:: PROBLEM REQUIREMENTS ::
In the data below, one line contains "información" and a later one contains "UNIVERSITE DE ROUEN / 31 JANVIER". Print both, with every line between them, exactly and alone.

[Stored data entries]

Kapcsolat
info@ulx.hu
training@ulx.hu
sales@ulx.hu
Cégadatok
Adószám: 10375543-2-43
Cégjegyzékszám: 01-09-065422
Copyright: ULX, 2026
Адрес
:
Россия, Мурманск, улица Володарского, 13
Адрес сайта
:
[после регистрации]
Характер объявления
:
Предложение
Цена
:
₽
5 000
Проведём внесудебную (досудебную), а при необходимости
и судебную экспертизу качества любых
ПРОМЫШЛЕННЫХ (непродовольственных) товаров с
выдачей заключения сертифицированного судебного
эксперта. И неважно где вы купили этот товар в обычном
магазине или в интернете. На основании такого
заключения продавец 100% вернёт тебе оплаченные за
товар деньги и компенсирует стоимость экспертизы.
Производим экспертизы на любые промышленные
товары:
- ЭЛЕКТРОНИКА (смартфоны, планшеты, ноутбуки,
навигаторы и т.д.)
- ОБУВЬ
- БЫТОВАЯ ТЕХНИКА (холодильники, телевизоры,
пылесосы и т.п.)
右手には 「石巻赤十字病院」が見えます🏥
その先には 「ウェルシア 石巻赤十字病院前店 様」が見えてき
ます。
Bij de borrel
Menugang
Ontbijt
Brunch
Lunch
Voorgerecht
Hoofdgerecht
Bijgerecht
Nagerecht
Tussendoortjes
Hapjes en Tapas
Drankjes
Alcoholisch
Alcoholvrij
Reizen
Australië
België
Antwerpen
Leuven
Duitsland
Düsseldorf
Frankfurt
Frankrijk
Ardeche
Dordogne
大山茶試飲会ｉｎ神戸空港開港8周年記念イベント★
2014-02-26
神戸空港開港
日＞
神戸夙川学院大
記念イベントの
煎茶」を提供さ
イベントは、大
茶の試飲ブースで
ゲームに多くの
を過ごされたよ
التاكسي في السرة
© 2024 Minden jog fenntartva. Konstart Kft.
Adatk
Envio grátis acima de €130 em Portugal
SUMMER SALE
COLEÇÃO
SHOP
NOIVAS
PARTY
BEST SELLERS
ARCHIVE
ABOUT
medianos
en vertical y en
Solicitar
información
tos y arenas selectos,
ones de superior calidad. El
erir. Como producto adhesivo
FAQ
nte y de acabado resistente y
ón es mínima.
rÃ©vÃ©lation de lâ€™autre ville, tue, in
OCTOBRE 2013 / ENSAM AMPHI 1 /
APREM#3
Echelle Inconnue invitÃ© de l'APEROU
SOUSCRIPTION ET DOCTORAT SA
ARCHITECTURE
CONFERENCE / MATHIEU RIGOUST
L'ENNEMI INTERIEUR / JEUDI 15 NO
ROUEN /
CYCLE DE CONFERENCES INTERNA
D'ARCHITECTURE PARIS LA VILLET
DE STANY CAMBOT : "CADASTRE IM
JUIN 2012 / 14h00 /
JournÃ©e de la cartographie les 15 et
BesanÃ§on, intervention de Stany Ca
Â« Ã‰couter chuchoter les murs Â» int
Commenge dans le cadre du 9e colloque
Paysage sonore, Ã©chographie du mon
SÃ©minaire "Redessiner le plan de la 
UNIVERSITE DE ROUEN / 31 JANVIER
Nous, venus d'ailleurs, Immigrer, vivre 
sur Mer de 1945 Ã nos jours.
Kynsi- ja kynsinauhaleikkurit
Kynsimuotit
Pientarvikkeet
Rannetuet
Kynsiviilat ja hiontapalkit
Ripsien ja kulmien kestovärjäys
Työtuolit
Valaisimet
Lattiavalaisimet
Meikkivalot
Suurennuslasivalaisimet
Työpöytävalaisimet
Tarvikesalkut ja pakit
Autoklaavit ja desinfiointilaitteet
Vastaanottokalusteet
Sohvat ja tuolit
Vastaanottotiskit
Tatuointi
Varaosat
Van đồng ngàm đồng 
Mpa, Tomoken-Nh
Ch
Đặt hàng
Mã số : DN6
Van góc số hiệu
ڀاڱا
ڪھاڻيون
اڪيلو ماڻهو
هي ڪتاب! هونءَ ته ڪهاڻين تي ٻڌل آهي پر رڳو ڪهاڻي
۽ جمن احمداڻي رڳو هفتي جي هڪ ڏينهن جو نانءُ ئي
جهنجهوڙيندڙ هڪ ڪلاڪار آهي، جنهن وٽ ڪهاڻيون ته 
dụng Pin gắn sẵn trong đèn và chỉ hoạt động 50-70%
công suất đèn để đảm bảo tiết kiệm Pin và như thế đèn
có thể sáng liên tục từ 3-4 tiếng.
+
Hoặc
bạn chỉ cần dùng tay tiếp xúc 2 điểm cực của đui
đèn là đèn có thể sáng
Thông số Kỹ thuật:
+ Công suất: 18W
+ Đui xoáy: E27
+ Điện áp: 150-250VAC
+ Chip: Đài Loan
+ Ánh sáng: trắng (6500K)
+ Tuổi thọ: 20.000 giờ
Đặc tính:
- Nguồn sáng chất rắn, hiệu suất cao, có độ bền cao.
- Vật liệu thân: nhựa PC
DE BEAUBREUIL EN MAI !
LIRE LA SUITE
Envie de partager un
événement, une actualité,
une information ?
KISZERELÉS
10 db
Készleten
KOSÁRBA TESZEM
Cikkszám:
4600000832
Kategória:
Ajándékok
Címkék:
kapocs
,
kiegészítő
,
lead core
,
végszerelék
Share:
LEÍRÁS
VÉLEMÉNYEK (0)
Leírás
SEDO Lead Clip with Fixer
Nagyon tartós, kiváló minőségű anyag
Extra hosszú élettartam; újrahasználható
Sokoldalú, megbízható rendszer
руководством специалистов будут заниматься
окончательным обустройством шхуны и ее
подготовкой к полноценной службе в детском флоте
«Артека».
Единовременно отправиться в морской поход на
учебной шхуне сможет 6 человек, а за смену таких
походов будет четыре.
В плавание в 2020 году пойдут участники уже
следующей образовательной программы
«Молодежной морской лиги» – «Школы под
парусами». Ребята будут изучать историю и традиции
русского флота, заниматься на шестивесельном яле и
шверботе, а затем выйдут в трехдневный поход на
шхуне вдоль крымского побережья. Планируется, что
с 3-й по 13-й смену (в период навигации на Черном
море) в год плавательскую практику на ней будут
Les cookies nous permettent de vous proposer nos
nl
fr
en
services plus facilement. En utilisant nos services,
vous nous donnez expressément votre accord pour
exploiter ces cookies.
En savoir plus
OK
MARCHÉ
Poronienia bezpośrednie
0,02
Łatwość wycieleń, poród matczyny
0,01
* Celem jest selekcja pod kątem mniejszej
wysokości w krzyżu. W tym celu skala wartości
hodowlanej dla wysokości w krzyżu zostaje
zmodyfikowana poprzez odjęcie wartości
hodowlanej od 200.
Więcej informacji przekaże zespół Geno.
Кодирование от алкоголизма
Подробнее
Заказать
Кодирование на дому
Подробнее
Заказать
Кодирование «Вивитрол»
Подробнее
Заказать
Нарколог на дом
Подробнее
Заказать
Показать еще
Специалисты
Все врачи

:: TASK RESULT ::
información
tos y arenas selectos,
ones de superior calidad. El
erir. Como producto adhesivo
FAQ
nte y de acabado resistente y
ón es mínima.
rÃ©vÃ©lation de lâ€™autre ville, tue, in
OCTOBRE 2013 / ENSAM AMPHI 1 /
APREM#3
Echelle Inconnue invitÃ© de l'APEROU
SOUSCRIPTION ET DOCTORAT SA
ARCHITECTURE
CONFERENCE / MATHIEU RIGOUST
L'ENNEMI INTERIEUR / JEUDI 15 NO
ROUEN /
CYCLE DE CONFERENCES INTERNA
D'ARCHITECTURE PARIS LA VILLET
DE STANY CAMBOT : "CADASTRE IM
JUIN 2012 / 14h00 /
JournÃ©e de la cartographie les 15 et
BesanÃ§on, intervention de Stany Ca
Â« Ã‰couter chuchoter les murs Â» int
Commenge dans le cadre du 9e colloque
Paysage sonore, Ã©chographie du mon
SÃ©minaire "Redessiner le plan de la 
UNIVERSITE DE ROUEN / 31 JANVIER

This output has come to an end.